Print the records exactly as written, and let no picture into the answer.

• _Provided information_:
▼
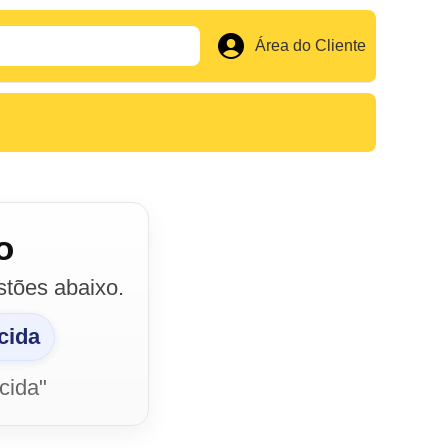
Área do Cliente
o
tões abaixo.
cida
ecida"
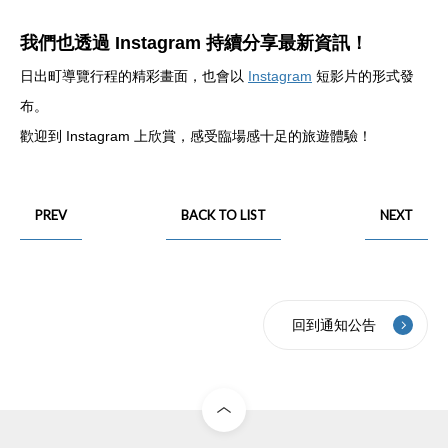
我們也透過 Instagram 持續分享最新資訊！
日出町導覽行程的精彩畫面，也會以
Instagram
短影片的形式發
布。
歡迎到 Instagram 上欣賞，感受臨場感十足的旅遊體驗！
PREV
BACK TO LIST
NEXT
回到通知公告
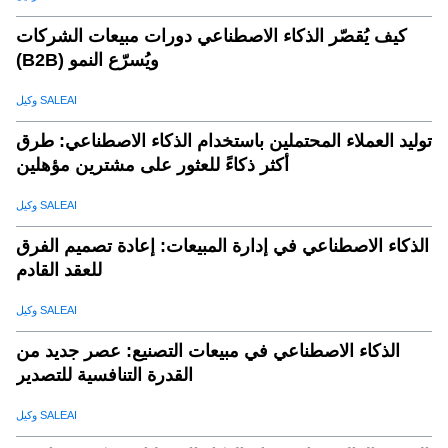
كيف يُقصّر الذكاء الاصطناعي دورات مبيعات الشركات
(B2B) ويُسرّع النمو
وكيل SALEAI
توليد العملاء المحتملين باستخدام الذكاء الاصطناعي: طرق
أكثر ذكاءً للعثور على مشترين مؤهلين
وكيل SALEAI
الذكاء الاصطناعي في إدارة المبيعات: إعادة تصميم الفرق
للعقد القادم
وكيل SALEAI
الذكاء الاصطناعي في مبيعات التصنيع: عصر جديد من
القدرة التنافسية للتصدير
وكيل SALEAI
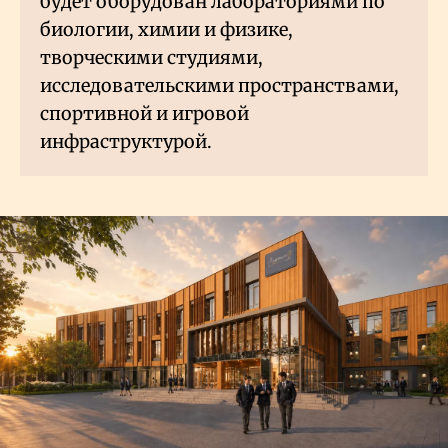
будет оборудован лабораториями по
биологии, химии и физике,
творческими студиями,
исследовательскими пространствами,
спортивной и игровой
инфраструктурой.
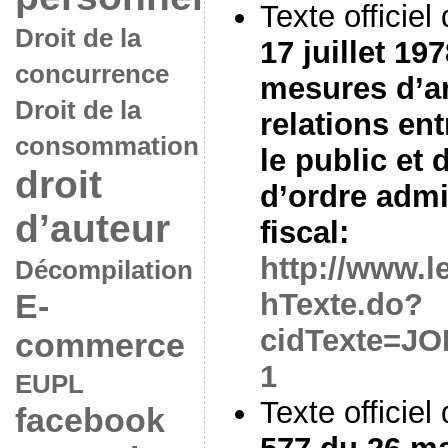
Texte officiel
Droit de la
17 juillet 19
concurrence
mesures d’a
Droit de la
relations ent
consommation
le public et 
droit
d’ordre admin
d’auteur
fiscal:
http://www.le
Décompilation
E-
hTexte.do?
cidTexte=J
commerce
1
EUPL
Texte officie
facebook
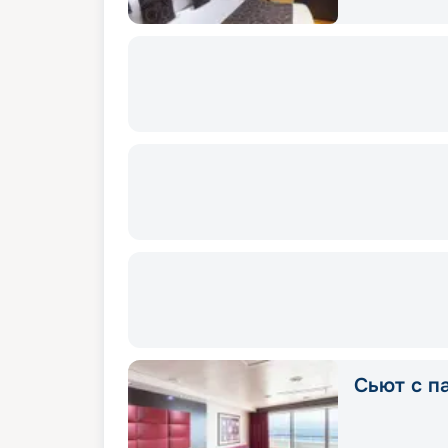
Сьют с п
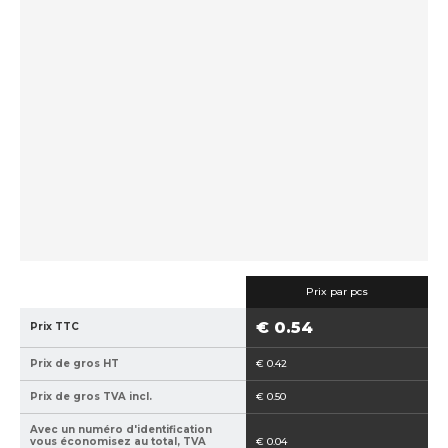
c
f
d
u
a
e
e
b
f
i
r
o
l
i
u
c
r
a
n
n
i
t
s
:
s
8
e
5
u
9
r
Prix par pcs
4
:
€ 0.54
Prix TTC
0
7
2
7
Prix de gros HT
€ 0.42
1
1
5
2
Prix de gros TVA incl.
€ 0.50
1
Avec un numéro d'identification
7
vous économisez au total, TVA
€ 0.04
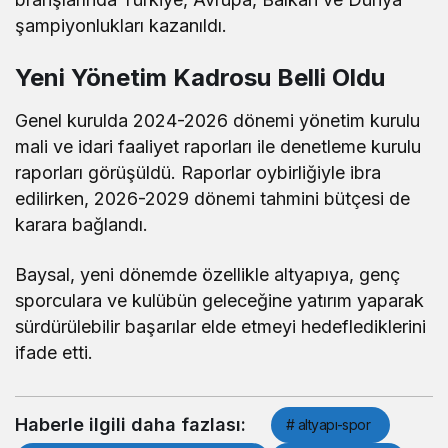
şampiyonlukları kazanıldı.
Yeni Yönetim Kadrosu Belli Oldu
Genel kurulda 2024-2026 dönemi yönetim kurulu
mali ve idari faaliyet raporları ile denetleme kurulu
raporları görüşüldü. Raporlar oybirliğiyle ibra
edilirken, 2026-2029 dönemi tahmini bütçesi de
karara bağlandı.
Baysal, yeni dönemde özellikle altyapıya, genç
sporculara ve kulübün geleceğine yatırım yaparak
sürdürülebilir başarılar elde etmeyi hedeflediklerini
ifade etti.
Haberle ilgili daha fazlası:
# altyapı-spor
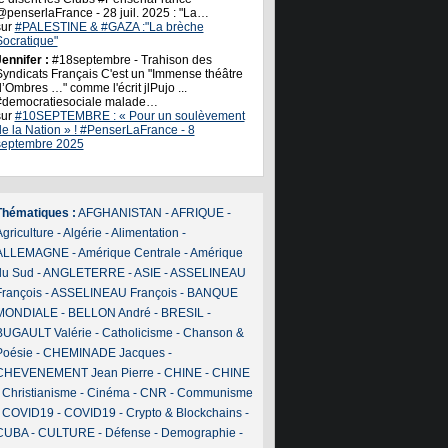
@penserlaFrance - 28 juil. 2025 : "La…
sur
#PALESTINE & #GAZA :"La brèche
Socratique"
ennifer :
#18septembre - Trahison des
Syndicats Français C'est un "Immense théâtre
’Ombres …" comme l'écrit jlPujo ...
#democratiesociale malade…
sur
#10SEPTEMBRE : « Pour un soulèvement
de la Nation » ! #PenserLaFrance - 8
septembre 2025
Thématiques :
AFGHANISTAN
-
AFRIQUE
-
griculture
-
Algérie
-
Alimentation
-
ALLEMAGNE
-
Amérique Centrale
-
Amérique
du Sud
-
ANGLETERRE
-
ASIE
-
ASSELINEAU
François
-
ASSELINEAU François
-
BANQUE
MONDIALE
-
BELLON André
-
BRESIL
-
BUGAULT Valérie
-
Catholicisme
-
Chanson &
Poésie
-
CHEMINADE Jacques
-
CHEVENEMENT Jean Pierre
-
CHINE
-
CHINE
-
Christianisme
-
Cinéma
-
CNR
-
Communisme
-
COVID19
-
COVID19
-
Crypto & Blockchains
-
CUBA
-
CULTURE
-
Défense
-
Demographie
-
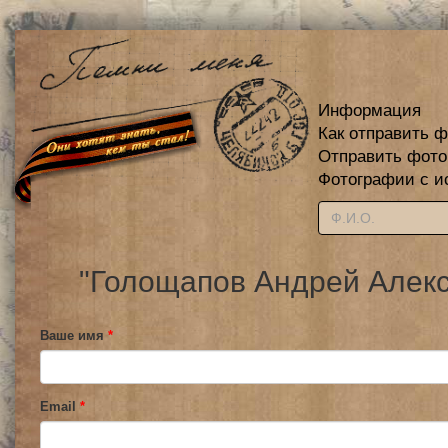
Информация
Как отправить 
Отправить фот
Фотографии с и
"Голощапов Андрей Алекс
Ваше имя
*
Email
*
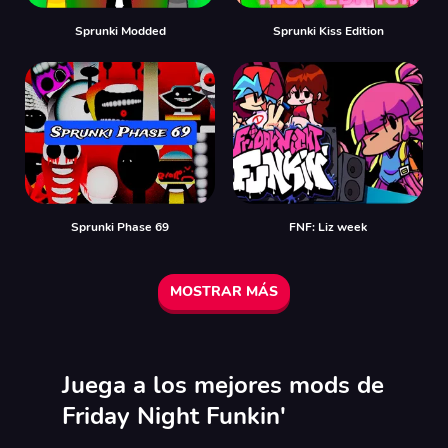
Sprunki Modded
Sprunki Kiss Edition
Sprunki Phase 69
FNF: Liz week
MOSTRAR MÁS
Juega a los mejores mods de
Friday Night Funkin'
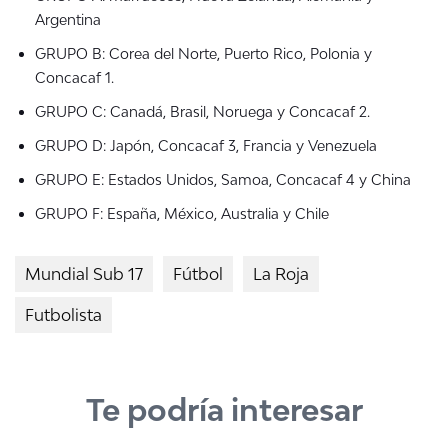
Argentina
GRUPO B: Corea del Norte, Puerto Rico, Polonia y
Concacaf 1.
GRUPO C: Canadá, Brasil, Noruega y Concacaf 2.
GRUPO D: Japón, Concacaf 3, Francia y Venezuela
GRUPO E: Estados Unidos, Samoa, Concacaf 4 y China
GRUPO F: España, México, Australia y Chile
Mundial Sub 17
Fútbol
La Roja
Futbolista
Te podría interesar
▲
• _Answer to this task_:
Área do Cliente
o
tões abaixo.
cida
ecida"
我們也透過 Instagram 持續分享最新資訊！
日出町導覽行程的精彩畫面，也會以
Instagram
短影片的形式發
布。
歡迎到 Instagram 上欣賞，感受臨場感十足的旅遊體驗！
PREV
BACK TO LIST
NEXT
回到通知公告
كيف يُقصّر الذكاء الاصطناعي دورات مبيعات الشركات
(B2B) ويُسرّع النمو
وكيل SALEAI
توليد العملاء المحتملين باستخدام الذكاء الاصطناعي: طرق
أكثر ذكاءً للعثور على مشترين مؤهلين
وكيل SALEAI
الذكاء الاصطناعي في إدارة المبيعات: إعادة تصميم الفرق
للعقد القادم
وكيل SALEAI
الذكاء الاصطناعي في مبيعات التصنيع: عصر جديد من
القدرة التنافسية للتصدير
وكيل SALEAI
будет оборудован лабораториями по
биологии, химии и физике,
творческими студиями,
исследовательскими пространствами,
спортивной и игровой
инфраструктурой.
Texte officiel
Droit de la
17 juillet 19
concurrence
mesures d’a
Droit de la
relations ent
consommation
le public et 
droit
d’ordre admin
d’auteur
fiscal:
http://www.le
Décompilation
E-
hTexte.do?
cidTexte=J
commerce
1
EUPL
Texte officie
facebook
Сьют с п
c
f
d
u
a
e
e
b
f
i
r
o
l
i
u
c
r
a
n
n
i
t
s
:
s
8
e
5
u
9
r
Prix par pcs
4
:
€ 0.54
Prix TTC
0
7
2
7
Prix de gros HT
€ 0.42
1
1
5
2
Prix de gros TVA incl.
€ 0.50
1
Avec un numéro d'identification
7
vous économisez au total, TVA
€ 0.04
şampiyonlukları kazanıldı.
Yeni Yönetim Kadrosu Belli Oldu
Genel kurulda 2024-2026 dönemi yönetim kurulu
mali ve idari faaliyet raporları ile denetleme kurulu
raporları görüşüldü. Raporlar oybirliğiyle ibra
edilirken, 2026-2029 dönemi tahmini bütçesi de
karara bağlandı.
Baysal, yeni dönemde özellikle altyapıya, genç
sporculara ve kulübün geleceğine yatırım yaparak
sürdürülebilir başarılar elde etmeyi hedeflediklerini
ifade etti.
Haberle ilgili daha fazlası:
# altyapı-spor
@penserlaFrance - 28 juil. 2025 : "La…
sur
#PALESTINE & #GAZA :"La brèche
Socratique"
ennifer :
#18septembre - Trahison des
Syndicats Français C'est un "Immense théâtre
’Ombres …" comme l'écrit jlPujo ...
#democratiesociale malade…
sur
#10SEPTEMBRE : « Pour un soulèvement
de la Nation » ! #PenserLaFrance - 8
septembre 2025
Thématiques :
AFGHANISTAN
-
AFRIQUE
-
griculture
-
Algérie
-
Alimentation
-
ALLEMAGNE
-
Amérique Centrale
-
Amérique
du Sud
-
ANGLETERRE
-
ASIE
-
ASSELINEAU
François
-
ASSELINEAU François
-
BANQUE
MONDIALE
-
BELLON André
-
BRESIL
-
BUGAULT Valérie
-
Catholicisme
-
Chanson &
Poésie
-
CHEMINADE Jacques
-
CHEVENEMENT Jean Pierre
-
CHINE
-
CHINE
-
Christianisme
-
Cinéma
-
CNR
-
Communisme
-
COVID19
-
COVID19
-
Crypto & Blockchains
-
CUBA
-
CULTURE
-
Défense
-
Demographie
-
Информация
Как отправить 
Отправить фот
Фотографии с и
"Голощапов Андрей Алекс
Ваше имя
*
Email
*
Sprunki Modded
Sprunki Kiss Edition
Sprunki Phase 69
FNF: Liz week
MOSTRAR MÁS
Juega a los mejores mods de
Friday Night Funkin'
Argentina
GRUPO B: Corea del Norte, Puerto Rico, Polonia y
Concacaf 1.
GRUPO C: Canadá, Brasil, Noruega y Concacaf 2.
GRUPO D: Japón, Concacaf 3, Francia y Venezuela
GRUPO E: Estados Unidos, Samoa, Concacaf 4 y China
GRUPO F: España, México, Australia y Chile
Mundial Sub 17
Fútbol
La Roja
Futbolista
Te podría interesar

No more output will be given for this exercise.